Given a large combined number of circuits, design scenarios, as well as penalty coefficient setups involved in this verification study, the observations summarized above should be categorized as conclusive. Overall, the performance of the presented procedure can be considered competitive over the benchmark (implicit) methods, both with respect to the accuracy of constraint handling and achievable miniaturization rates. The important advantages of the proposed algorithm include easy implementation and no need for adjusting any control parameters. The latter normally incurs extra computational expenses and may require a certain level of experience pertinent to optimization methods.


The purpose of this work was to propose a novel procedure for simulation-based miniaturization of microwave passives. Our approach involves direct control of constraints imposed on electrical performance figures of the circuit under design. Linear approximation models of the constraint functions are employed to make predictions concerning solution feasibility. Appropriately quantified quality of these predictions is utilized in the decision-making process that controls the search region size within the trust region framework. Furthermore, the constraint violation tolerance thresholds are governed by the convergence indicators of the optimization process in order to foster more aggressive size reduction at the early stages of the optimization process. Comprehensive numerical verification involving three microstrip couplers and six design scenarios demonstrate superior performance of the proposed technique as compared to the benchmark methods employing a penalty function approach for implicit constraint handling.
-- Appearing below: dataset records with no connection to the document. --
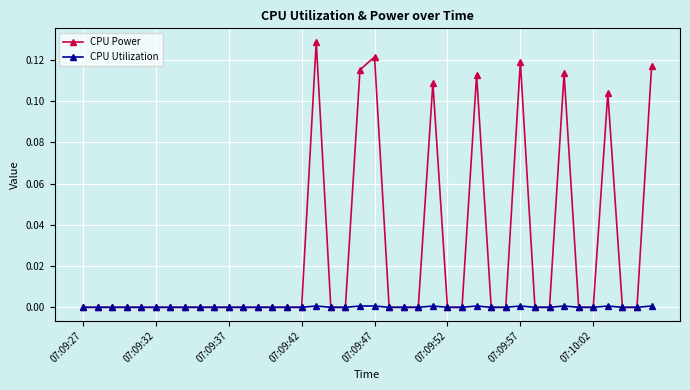

True or false: CPU Power has more than 1 points higher than both neighbors.

True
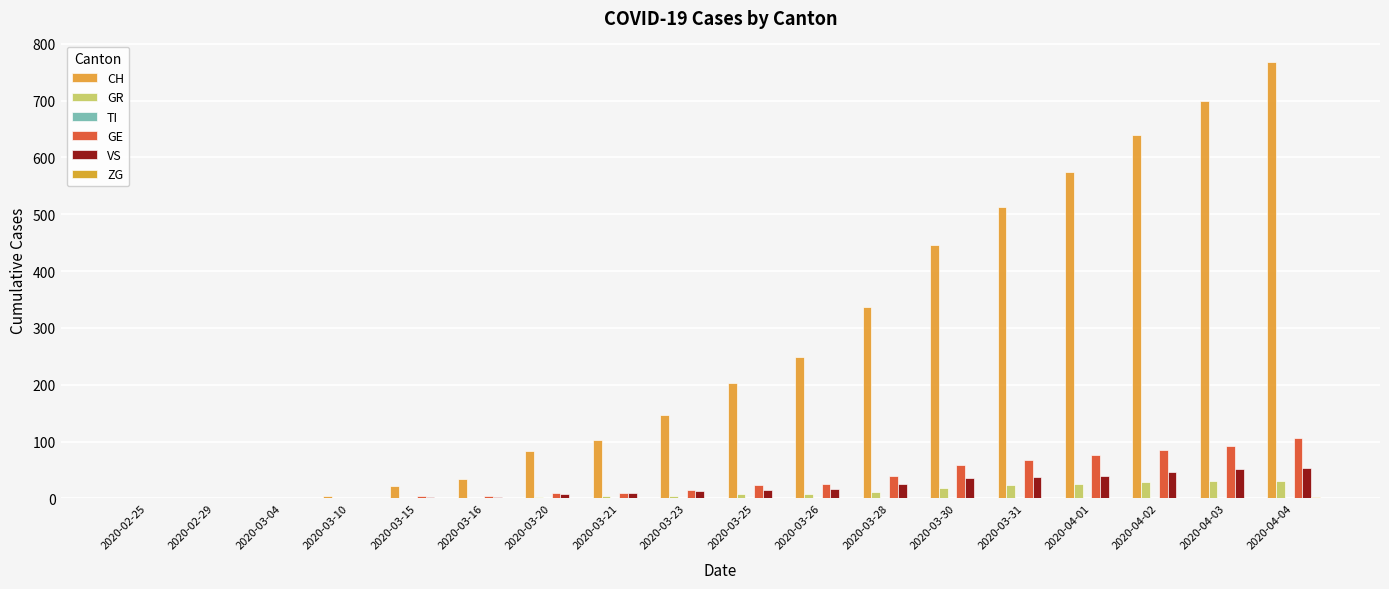

Which series has the largest total across all categories?

CH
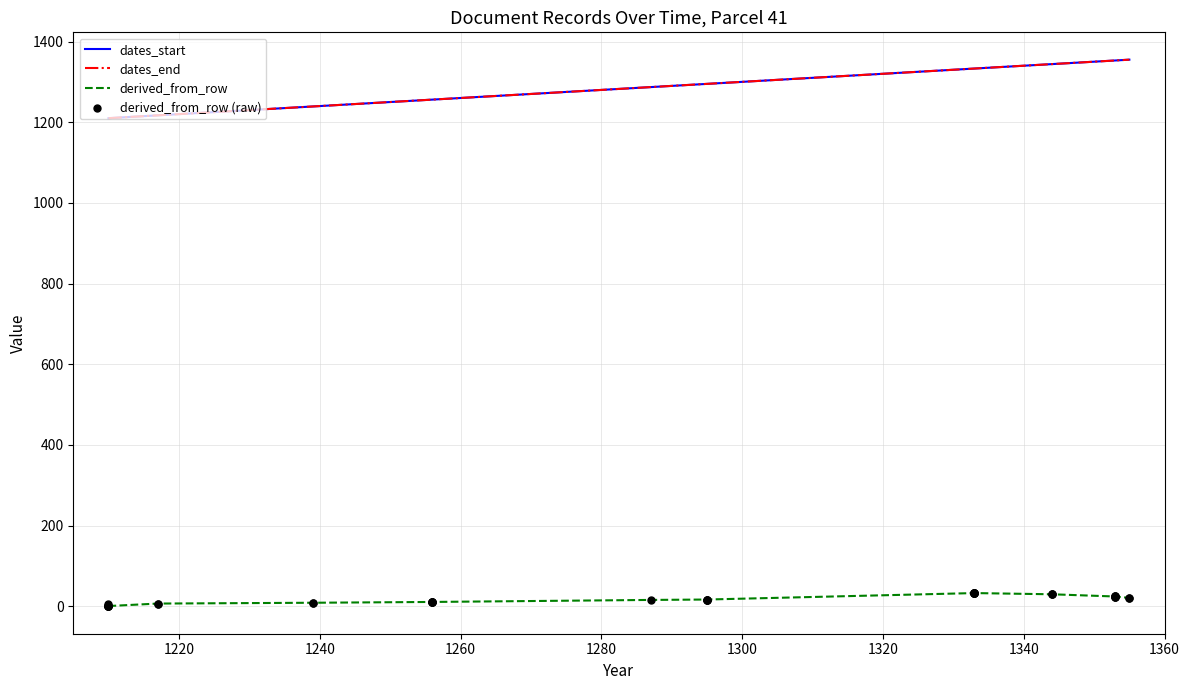

Which series contains the highest Y value?

dates_start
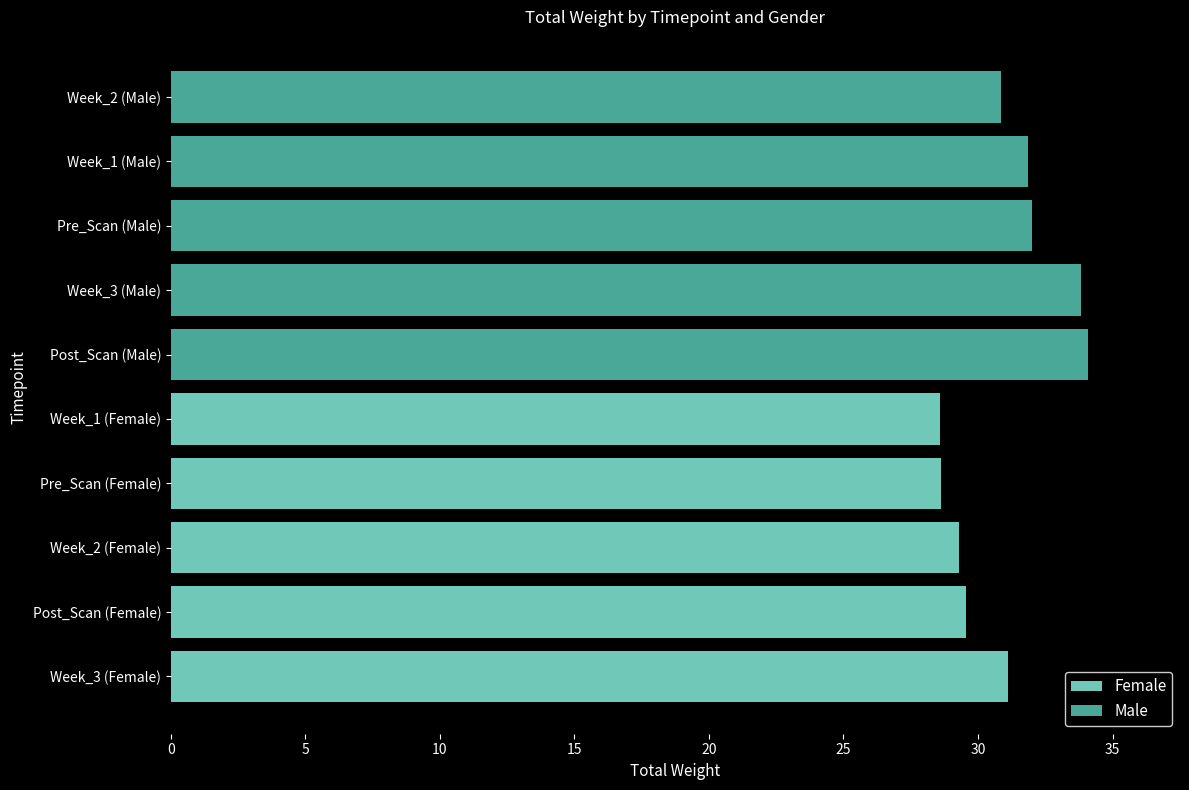

Count the Female values in the range 28 to 29.

2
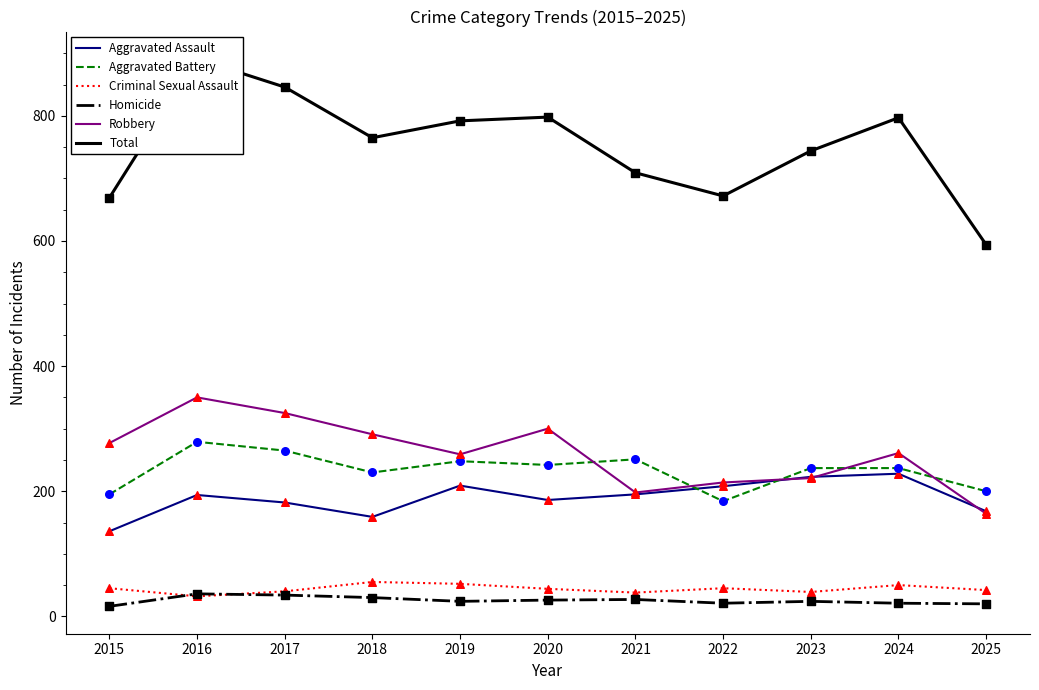

Is the value of Total at 2022 greater than the value of Criminal Sexual Assault at 2022?

Yes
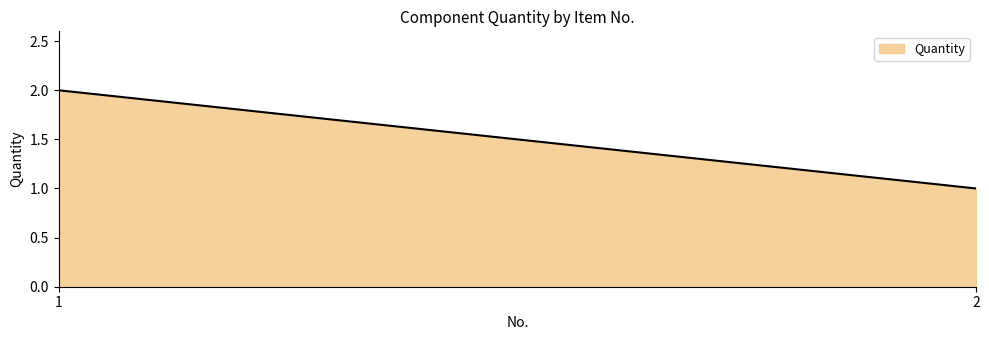

What is the difference between the maximum and minimum values?

1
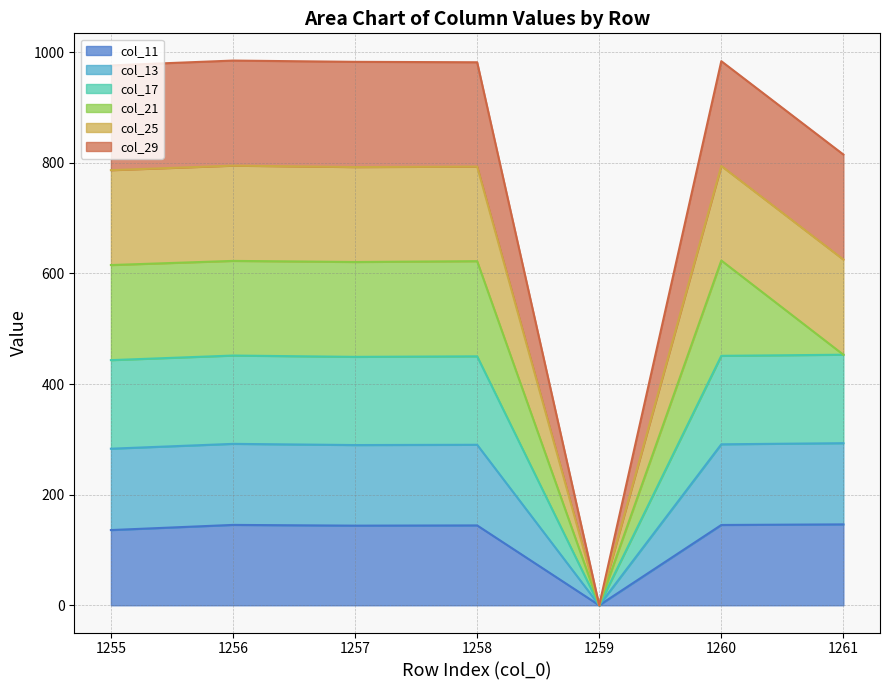

True or false: col_13 and col_11 cross at least once.

False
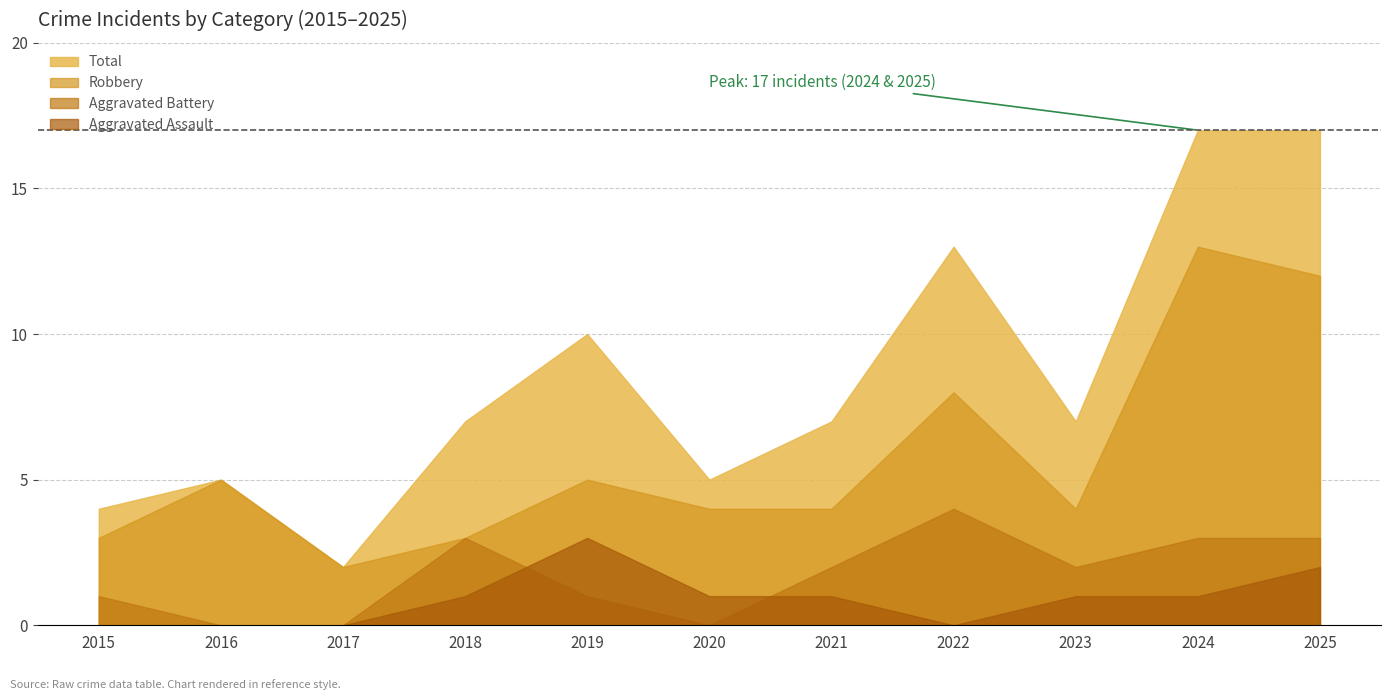

Reading left to right, what are all the values shown in this chart?

Aggravated Assault: 2015=0	2016=0	2017=0	2018=1	2019=3	2020=1	2021=1	2022=0	2023=1	2024=1	2025=2
Aggravated Battery: 2015=1	2016=0	2017=0	2018=3	2019=1	2020=0	2021=2	2022=4	2023=2	2024=3	2025=3
Robbery: 2015=3	2016=5	2017=2	2018=3	2019=5	2020=4	2021=4	2022=8	2023=4	2024=13	2025=12
Total: 2015=4	2016=5	2017=2	2018=7	2019=10	2020=5	2021=7	2022=13	2023=7	2024=17	2025=17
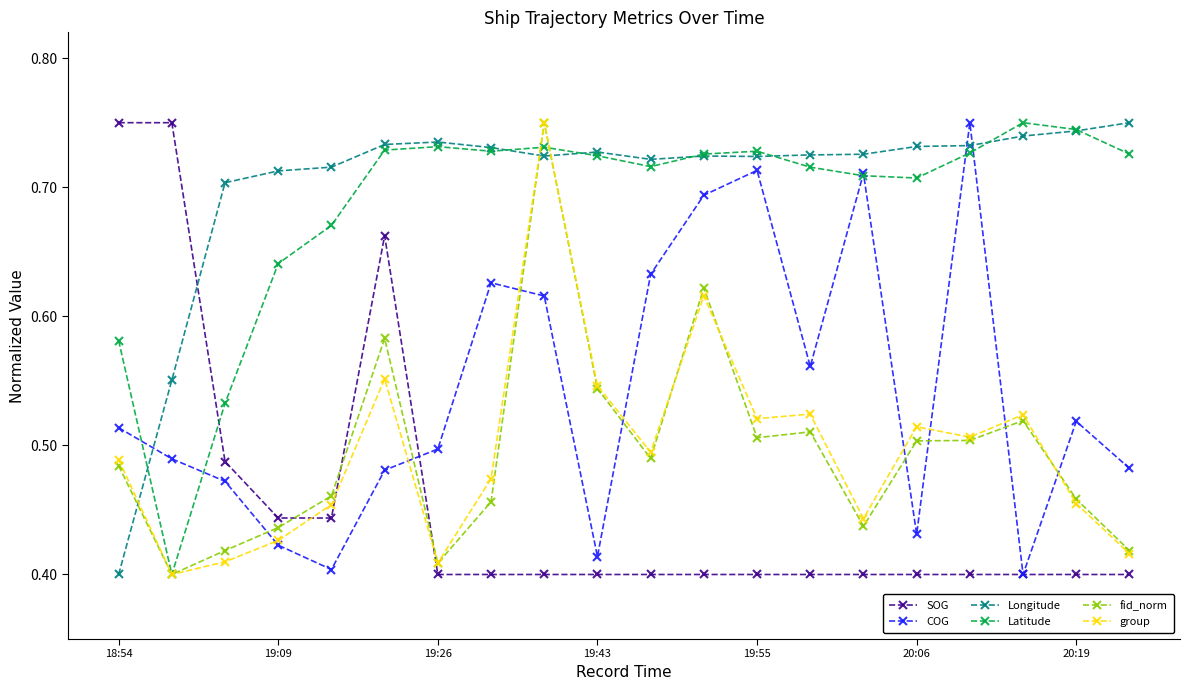

After their last crossing, which series has the higher values: group or Longitude?

Longitude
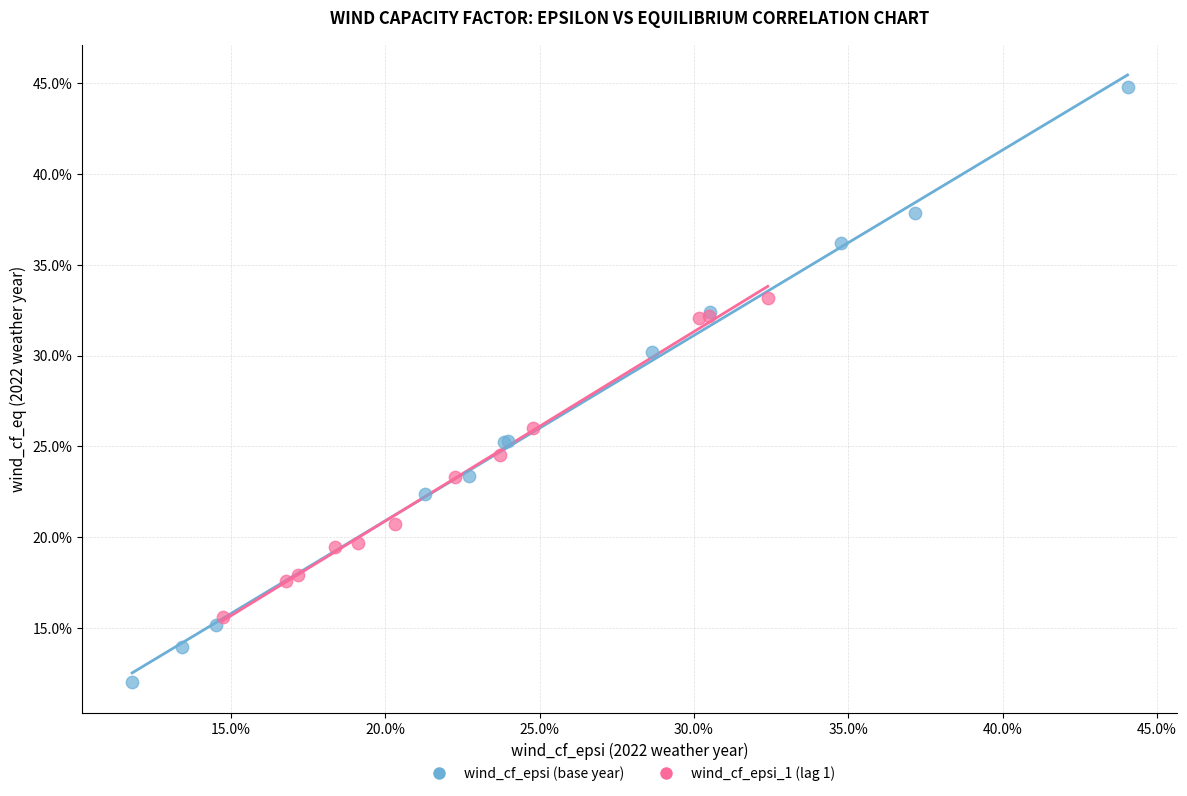

Which series has the largest Y range (max minus min)?

wind_cf_epsi (base year)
Its major advantages include competitive size reduction ratios, accuracy in controlling constraint violation levels, consistency of results obtained for a variety of problems, straightforward implementation, as well as no need for tailoring the procedure to handle a particular microwave structure. The last feature is particularly important in practical applications: tuning the optimization procedure to ensure satisfactory operation (e.g., setting up penalty coefficients for implicit methods) normally entails additional computational expenses and may require optimization-related knowhow lacking by many microwave engineers.